**WORK TO COMPLETE**
a – From the infobox at the top of the Shuffle and Go article, list every field label shown before a colon.
b – Using the Shuffle and Go article, decide whether each statement agrees with it. Answer yes or no and quote the words that decide it.
(i) The album was recorded at Woodworm Studios in October 2019.
(ii) Gerry Conway left Fairport Convention in 2020.
(iii) Retailers other than the band's website released the album on 28 February 2020.
c – Please turn the paragraph of the Shuffle and Go article that begins "Recording for the album took place" into a short bulleted list that keeps its main facts.

Top of PAGE EXTRACT

Studio album by Fairport Convention
- Released: January 2020
- Recorded: October 2019
- Studios: Woodworm Studios, Barford St. Michael, Oxfordshire
- Genre: British folk rock
- Length: 52:38
- Label: Matty Grooves
- Producers: John Gale; Fairport Convention;

Fairport Convention chronology
| 50:50@50 (2017) | Shuffle and Go (2020) |  |

= Shuffle and Go =

Shuffle and Go is the twenty-ninth studio album by British folk rock band Fairport Convention, released in January 2020. It was their last to feature drummer Gerry Conway who left the group in 2022.

==Recording and release==
Recording for the album took place at Woodworm Studios in October 2019. The album was released via the band's website in time for their winter tour which began in January 2020, where the album was available to buy from the merchandise table at every show. The album then got an official release on 28 February 2020 from all other retailers and platforms.

Bottom of PAGE EXTRACT
Top of AVAILABLE DATA

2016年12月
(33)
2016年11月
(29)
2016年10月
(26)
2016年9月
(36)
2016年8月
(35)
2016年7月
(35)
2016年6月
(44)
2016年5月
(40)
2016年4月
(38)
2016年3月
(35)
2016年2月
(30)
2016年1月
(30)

Bottom of AVAILABLE DATA
Top of AVAILABLE DATA

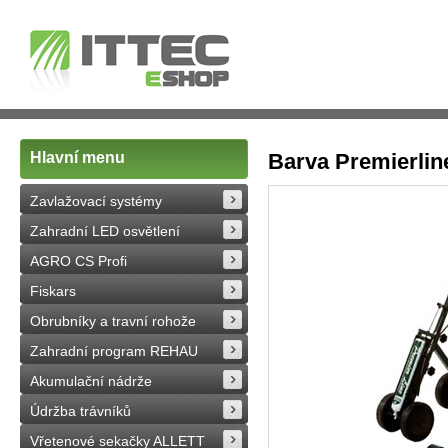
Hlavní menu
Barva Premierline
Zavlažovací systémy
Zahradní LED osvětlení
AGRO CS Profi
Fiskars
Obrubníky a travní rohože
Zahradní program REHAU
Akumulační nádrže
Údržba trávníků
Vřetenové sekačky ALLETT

Bottom of AVAILABLE DATA
Top of AVAILABLE DATA

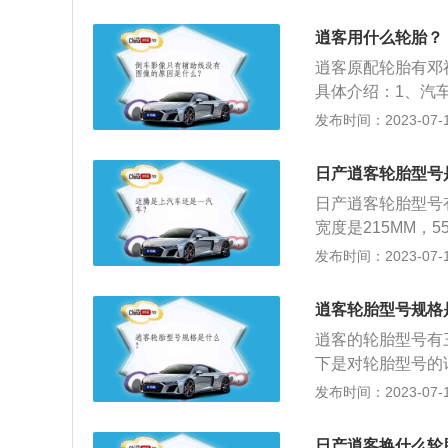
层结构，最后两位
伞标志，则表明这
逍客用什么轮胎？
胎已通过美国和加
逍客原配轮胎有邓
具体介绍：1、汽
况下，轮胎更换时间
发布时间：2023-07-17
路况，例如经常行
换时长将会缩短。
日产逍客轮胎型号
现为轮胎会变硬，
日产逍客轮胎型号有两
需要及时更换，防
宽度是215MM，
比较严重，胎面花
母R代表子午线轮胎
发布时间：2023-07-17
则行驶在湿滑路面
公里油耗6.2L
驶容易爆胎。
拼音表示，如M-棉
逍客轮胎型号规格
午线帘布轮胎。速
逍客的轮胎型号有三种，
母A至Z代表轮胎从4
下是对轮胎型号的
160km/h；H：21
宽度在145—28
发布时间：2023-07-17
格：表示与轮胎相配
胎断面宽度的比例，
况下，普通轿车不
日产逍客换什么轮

Bottom of AVAILABLE DATA

**SOLUTIONS TO THE TASKS**
a –
- Released
- Recorded
- Studios
- Genre
- Length
- Label
- Producers

b –
(i) Yes: "Recording for the album took place at Woodworm Studios in October 2019."
(ii) No: "who left the group in 2022"
(iii) Yes: "The album then got an official release on 28 February 2020 from all other retailers and platforms."

c –
- Recorded at Woodworm Studios in October 2019
- First released through the band's website, in time for the winter tour starting January 2020
- Sold at the merchandise table at every show on that tour
- Officially released to all other retailers and platforms on 28 February 2020